Is this good advice?
Lean hard enough on the “all else fails” and then, probably, yes. Or maybe if you’re investing in a country, or in a market segment (think: pink sheets, the way off the beaten path speculative OTC offerings), where there’s no reliable stock information–so charts are all you have.
Charts can also be dangerous.
An example. At one point in my career, I was hired to turn around a mutual fund that had had dreadful results. I couldn’t find out much in advance either about the firm or the former manager, but the job turned out to be very important for my professional development.

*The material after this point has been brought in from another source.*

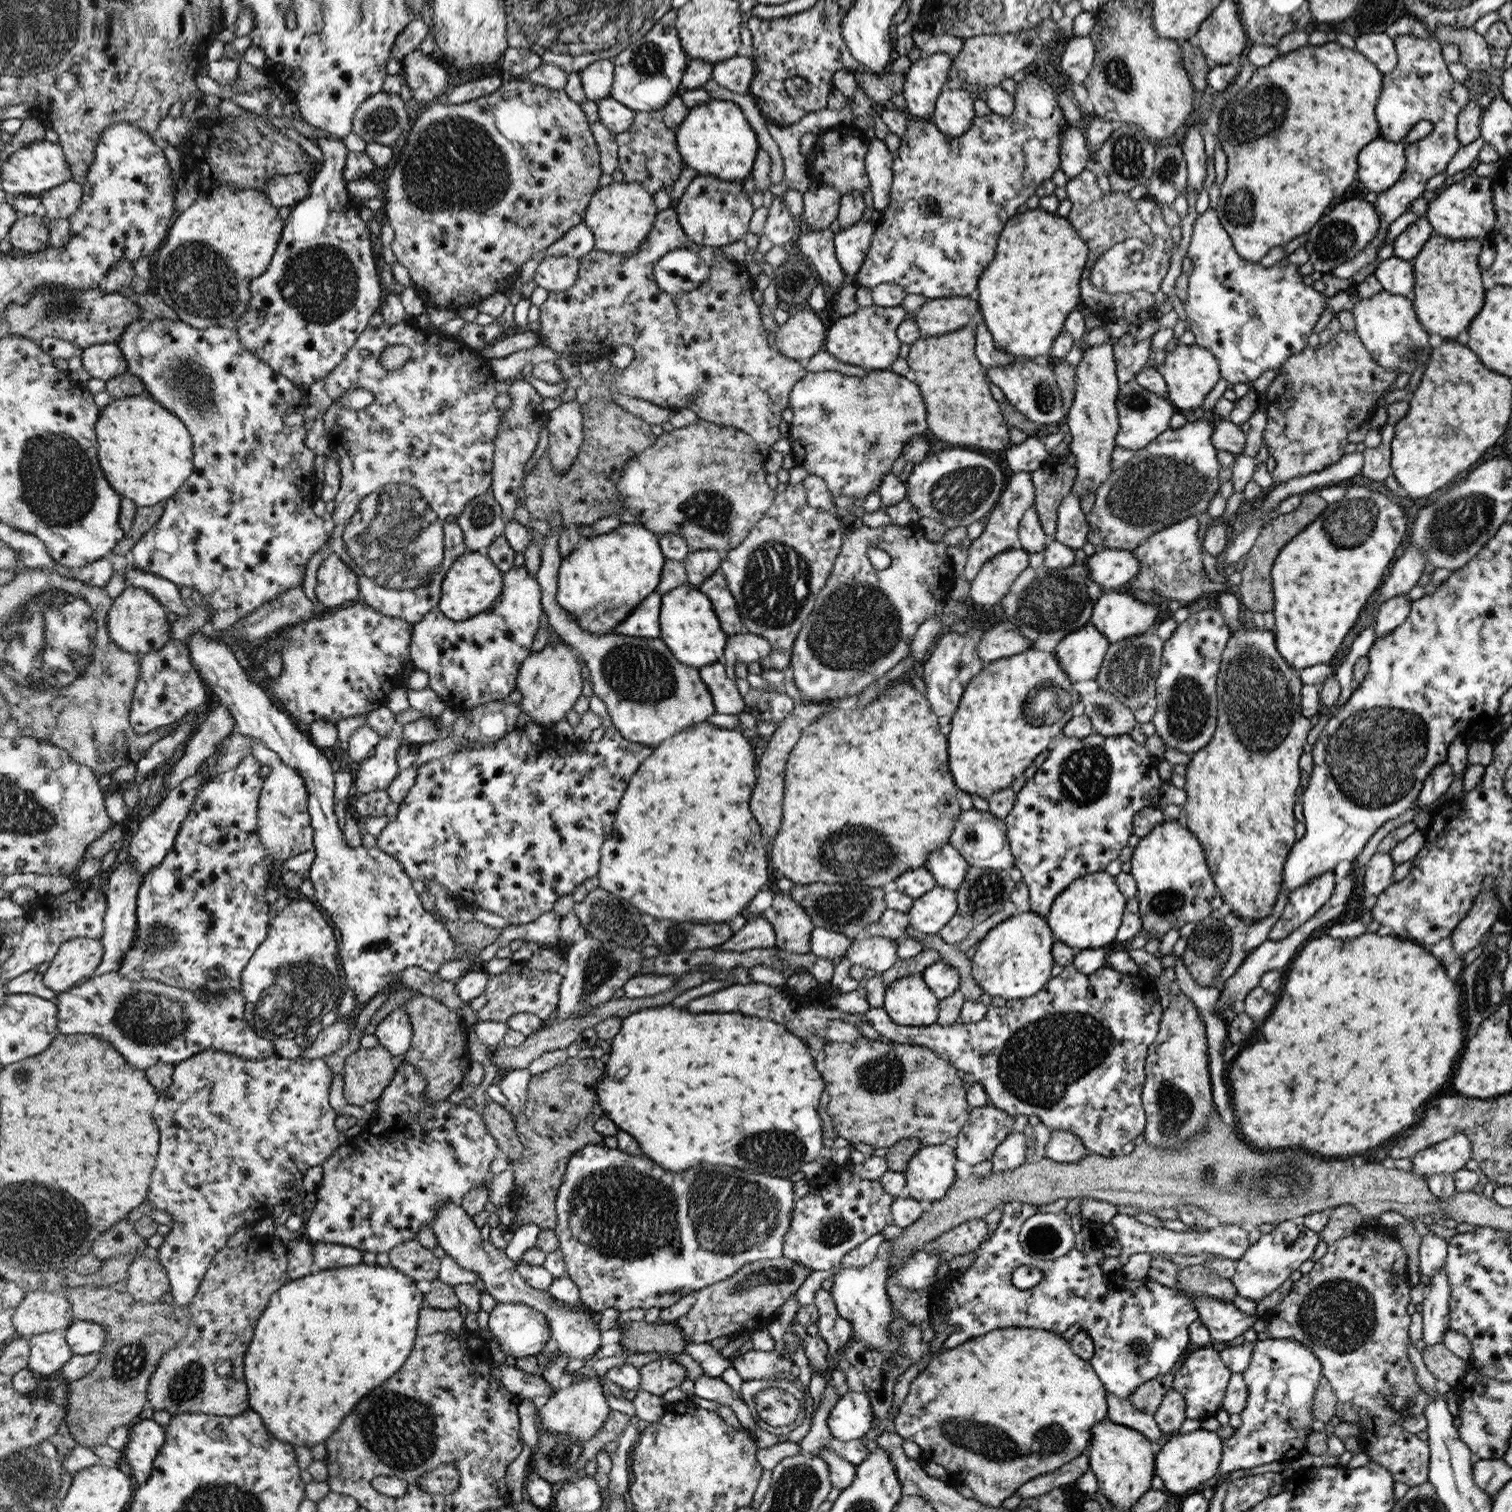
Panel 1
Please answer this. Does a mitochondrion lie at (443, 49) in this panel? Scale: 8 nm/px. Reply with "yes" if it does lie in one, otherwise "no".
no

When I got to my new office, I started going through the files containing research–either purchased from brokers or done internally–about foreign names I wasn’t very familiar with. What I found in the file folders was mostly charts, rather than annual reports or the former PM’s spreadsheets with earnings forecasts. Not a good sign, but not a total shock, given the poor prior performance of my new portfolio. I also noticed that all the charts had the same general shape–a gigantic plunge, followed by sideways movement. Most important, though, it became clear from examining the x- and y-axes of the charts that the brokers who prepared them had manipulated the dimensions of the axes–scrunching the X and stretching out the Y–to get the shape that would motivate my predecessor to place a buy order.
Welcome to charting …and to the international brokerage world.
Still, when the economic environment is as complex, and as uncertain, as the one we’re in now, watching how individual stocks are behaving–rather than listening to what pundits or a clueless central government are saying–will take some of the emotion out of our analysis. As an American, I’m saddened to see that the Naval Academy has removed Maya Angelou from its library but retained Adolph Hitler. How this advances seapower is a mystery to me. It’s a clear sign of the tenor of the current administration, though. But shock only makes analysis more difficult.
Nvidia
…which brings me to the (minor) thought that triggered this post–Nvidia.
My son who convinced me to buy the stock many years ago knows a lot more than I do about NVDA. As I’ve written before, to me the central issue for the stock was that the middle of last year marked the end of the period of pronounced operating leverage–when earnings would be rising much more quickly than sales. That’s because the company’s research and development effort–mostly salaries–had become tiny in comparison with the cost of having chips manufactured by TSMC. Therefore, operating profits would be purely a function of sales growth. This would mean that operating profit growth would appear to be decelerating. I also thought that the market didn’t realize this–and that the stock would sell off on this. So I sold my entire position, buying a small amount of Broadcom (AVGO) to partially replace it.
Anyway, NVDA dropped from around $150 to $92, bounced off the low to $115, and then returned to $98–where I bought a small amount back (about 2% of the money I actively manage for myself).
Who knows how this will work out. To me, wearing my buckskin jacket technical analyst uniform–sans cowboy hat, though–this looks like a double bottom, especially since the selling at (what I hope is) the low was relatively large.
Most important, this takes a lot of the emotion out of the trade.